Die Produktpalette umfasste bedruckte Verpackungsmittel aus Papier, Karton, Folie und Verbundmaterialien, und der VEB Optima entwickelte sich zum führenden Betrieb der Verpackungsmittelindustrie in der DDR mit zuletzt 1500 Beschäftigten. Nach der Wende wird das Unternehmen von Alfred Wall aus Österreich aufgekauft und hatte 1994 als „Masterpack“ noch 44 Mitarbeiter. 1996 wird die Produktion endgültig eingestellt.
Neues geschaffen
„Danach rotteten die Gebäude lange vor sich hin. Deshalb sind wir besonders froh, dass eine alte Industriebrache heute im neuen Glanz erstrahlt“, sagt der Stadtführer. Eine Elterninitiative 2001 und die Überlegungen des Oberbürgermeisters, nach der weggefallenen Industrie etwas Neues zu schaffen, das waren die Anfänge, die über viele Anstrengungen und 32 Millionen Euro dazu führten, dass man jetzt von einem „Bildungscampus“ sprechen kann.

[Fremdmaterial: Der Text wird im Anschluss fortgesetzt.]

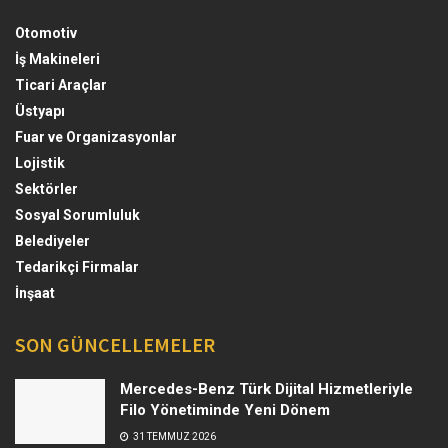
Otomotiv
İş Makineleri
Ticari Araçlar
Üstyapı
Fuar ve Organizasyonlar
Lojistik
Sektörler
Sosyal Sorumluluk
Belediyeler
Tedarikçi Firmalar
İnşaat
SON GÜNCELLEMELER
Mercedes-Benz Türk Dijital Hizmetleriyle
Filo Yönetiminde Yeni Dönem
31 TEMMUZ 2026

Heute sind die freie Adam-Olearius-Schule, das IWK, die Grundschule Mehringen, die Kreativwerkstatt und die Grafikausstellung Neo Rauch im architektonisch reizvoll umgestalteten Hauptgebäude untergebracht. Die Schüler der christlichen Grundschule und der Montessorischule lernen in den Villen; auch eine Sporthalle gehört zum Komplex.